▶ [Work task]
Pictures are not part of the copy. Write out exactly the lines from the line with "<svg> <path></path> <circle></circle>" through the end of the entries below.
*** Extracted material Section Begins ***
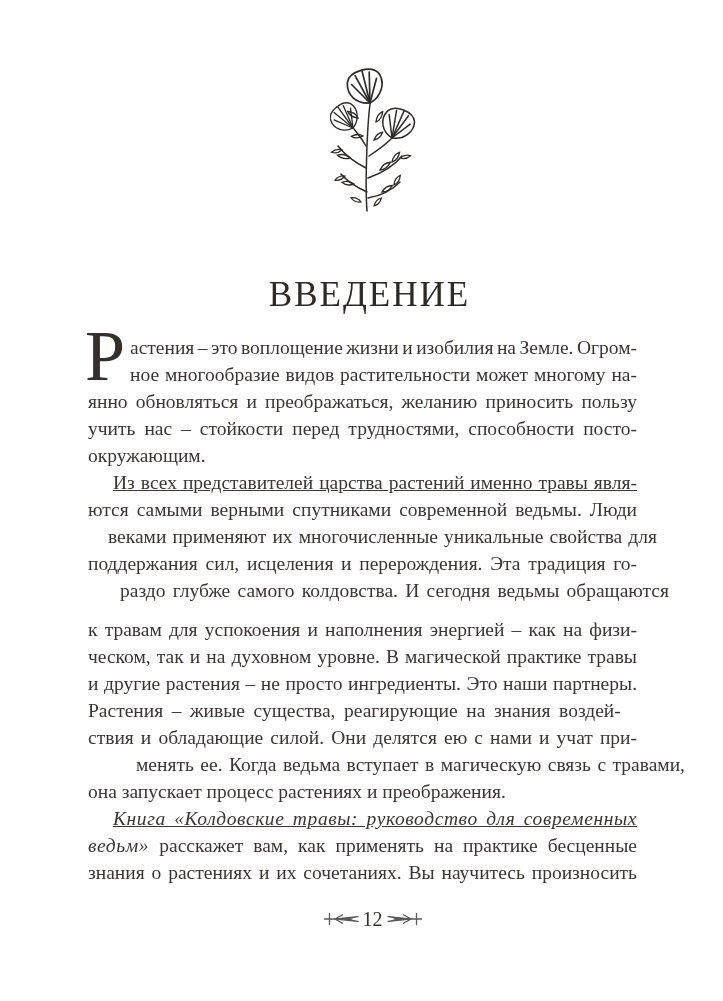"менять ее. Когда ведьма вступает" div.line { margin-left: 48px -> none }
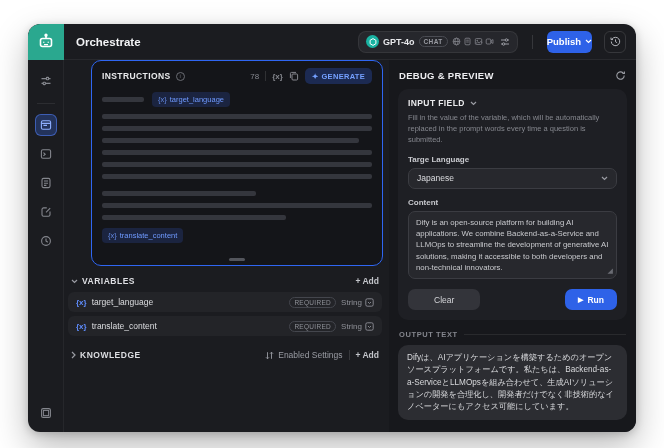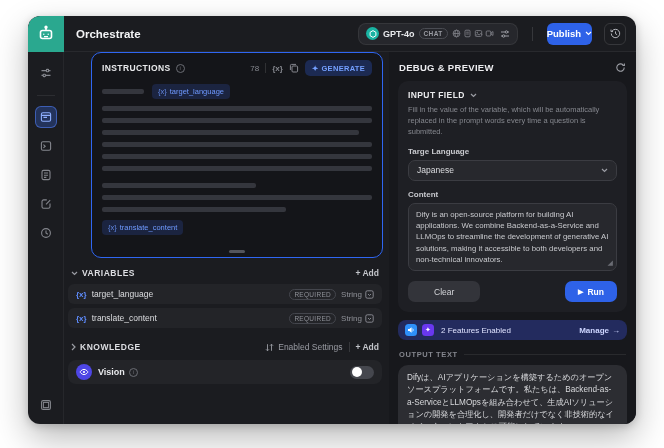"Orchestrate" .win { top: 16px -> 24px }
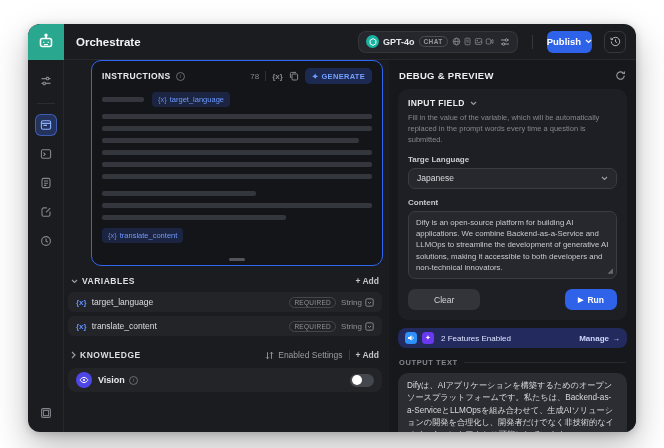"2 Features Enabled" div.features-bar { html: <div> <span> <svg> <path></path> <path></path> </svg> </span> <span>✦</span> <span>2 Features Enabled</span> <span> <span>Manage</span> <span>→</span> </span> </div> -> none }
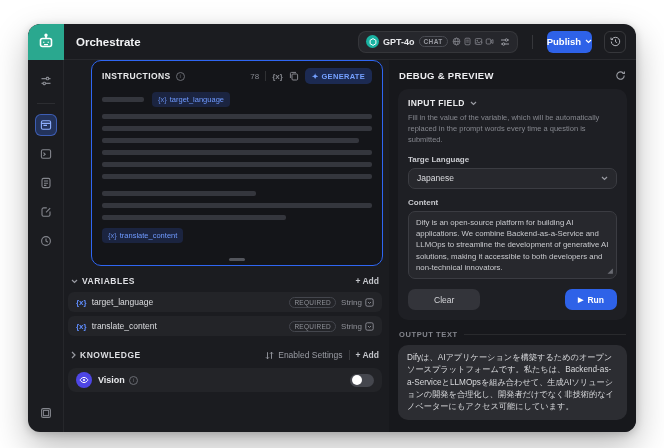"Vision" div.vision-row { html: <div> <span> <svg> <path></path> <circle></circle> </svg> </span> <span>Vision</span> <i>i</i> <span> <span></span> </span> </div> -> none }
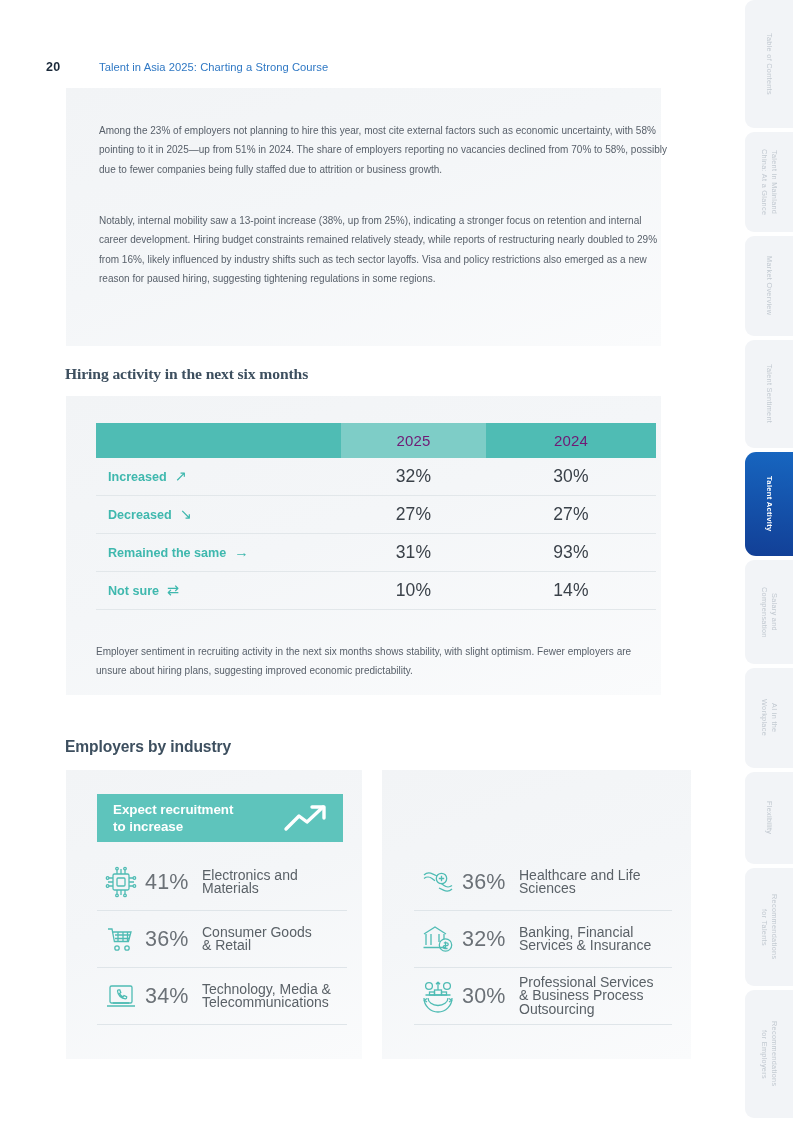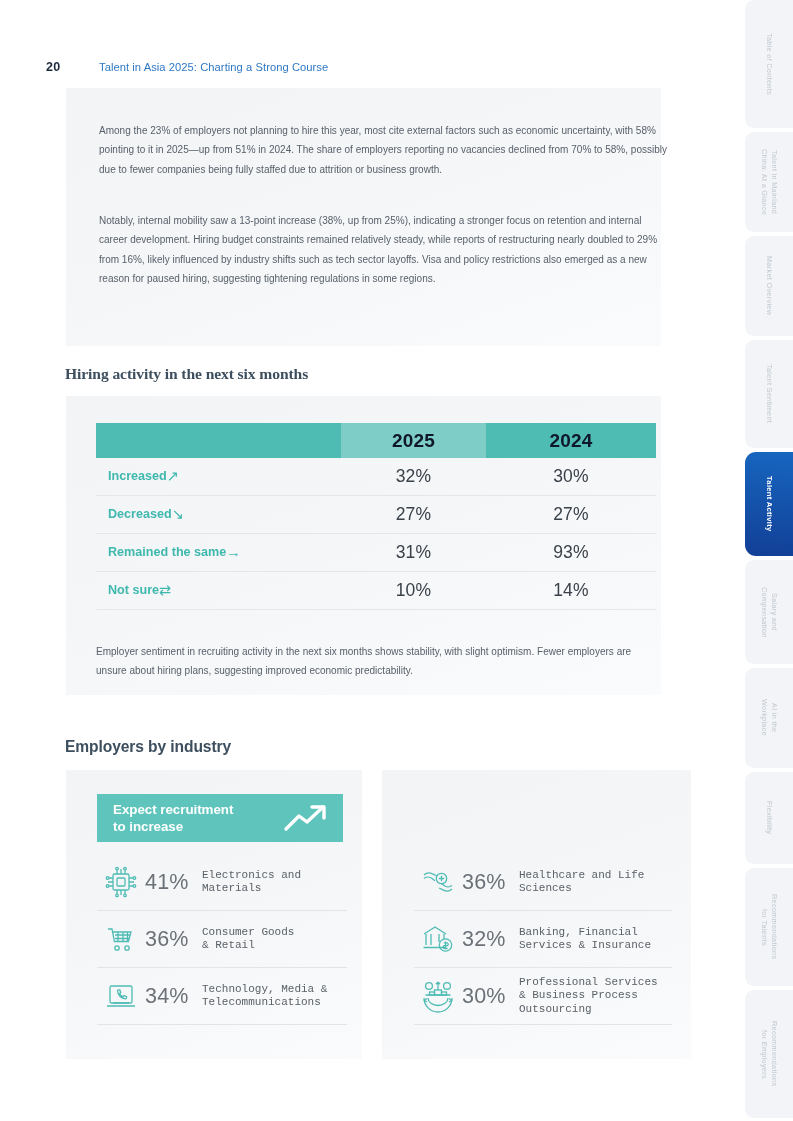"2025" .th-2025 span, .th-2024 span { color: #0f172a -> #701a75; font-size: 19px -> 15px; font-weight: bold -> normal }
*** Extracted material Section Ends ***
▶ [Expected output]
"Vision" div.vision-row { html: <div> <span> <svg> <path></path> <circle></circle> </svg> </span> <span>Vision</span> <i>i</i> <span> <span></span> </span> </div> -> none }
"2025" .th-2025 span, .th-2024 span { color: #0f172a -> #701a75; font-size: 19px -> 15px; font-weight: bold -> normal }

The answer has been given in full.